Give every line of text in the listing below as a numbered list, skipping blank lines and leaving out the pictures.

Exercise materials:
_ _ _ _ _ _ _
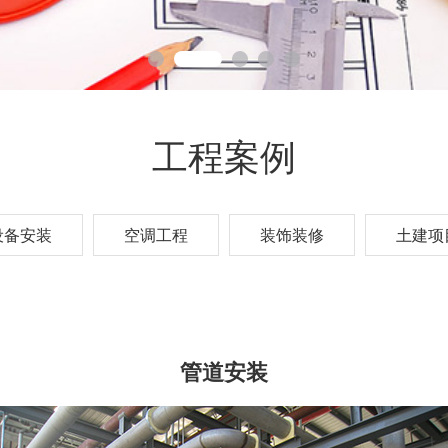
工程案例
设备安装
空调工程
装饰装修
土建项
管道安装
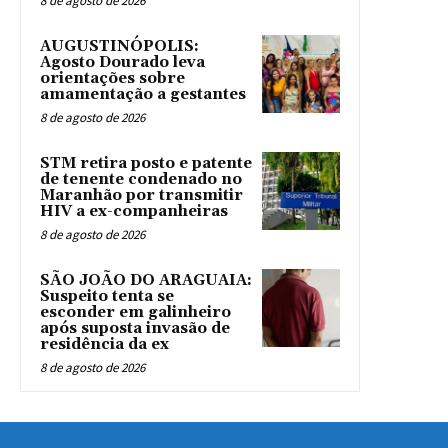
8 de agosto de 2026
AUGUSTINÓPOLIS:
Agosto Dourado leva
orientações sobre
amamentação a gestantes
8 de agosto de 2026
STM retira posto e patente
de tenente condenado no
Maranhão por transmitir
HIV a ex-companheiras
8 de agosto de 2026
SÃO JOÃO DO ARAGUAIA:
Suspeito tenta se
esconder em galinheiro
após suposta invasão de
residência da ex
8 de agosto de 2026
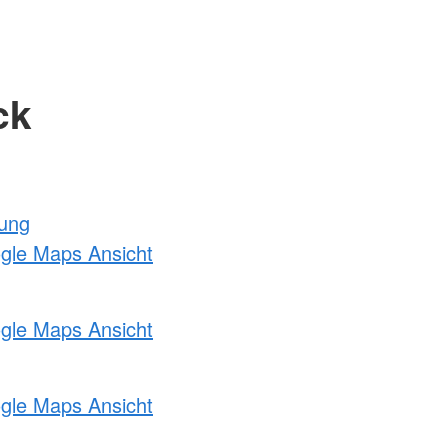
ck
tung
ogle Maps Ansicht
ogle Maps Ansicht
ogle Maps Ansicht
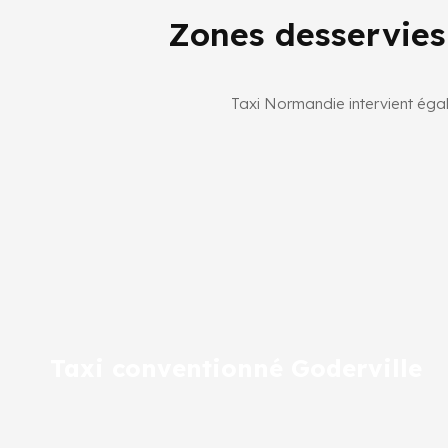
Zones desservies
Taxi Normandie intervient éga
Taxi conventionné Goderville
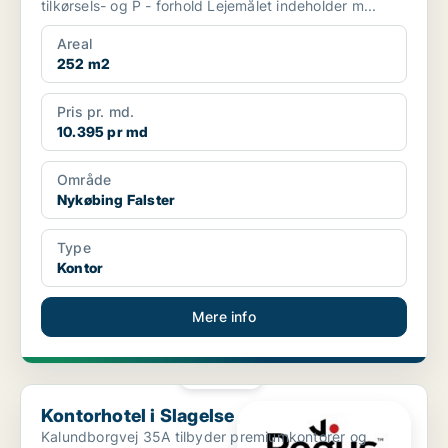
tilkørsels- og P - forhold Lejemålet indeholder m...
Areal
252 m2
Pris pr. md.
10.395 pr md
Område
Nykøbing Falster
Type
Kontor
Mere info
PLATIN
Kontorhotel i Slagelse
Kontorhotel i Slagelse
Kalundborgvej 35A tilbyder premiumkontorer og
_ _ _ _ _ _ _
Solution to this problem:
1. 工程案例
2. 设备安装
3. 空调工程
4. 装饰装修
5. 土建项
6. 管道安装
7. 8 de agosto de 2026
8. AUGUSTINÓPOLIS:
9. Agosto Dourado leva
10. orientações sobre
11. amamentação a gestantes
12. 8 de agosto de 2026
13. STM retira posto e patente
14. de tenente condenado no
15. Maranhão por transmitir
16. HIV a ex-companheiras
17. 8 de agosto de 2026
18. SÃO JOÃO DO ARAGUAIA:
19. Suspeito tenta se
20. esconder em galinheiro
21. após suposta invasão de
22. residência da ex
23. 8 de agosto de 2026
24. ck
25. tung
26. ogle Maps Ansicht
27. ogle Maps Ansicht
28. ogle Maps Ansicht
29. Zones desservies
30. Taxi Normandie intervient éga
31. Taxi conventionné Goderville
32. tilkørsels- og P - forhold Lejemålet indeholder m...
33. Areal
34. 252 m2
35. Pris pr. md.
36. 10.395 pr md
37. Område
38. Nykøbing Falster
39. Type
40. Kontor
41. Mere info
42. PLATIN
43. Kontorhotel i Slagelse
44. Kontorhotel i Slagelse
45. Kalundborgvej 35A tilbyder premiumkontorer og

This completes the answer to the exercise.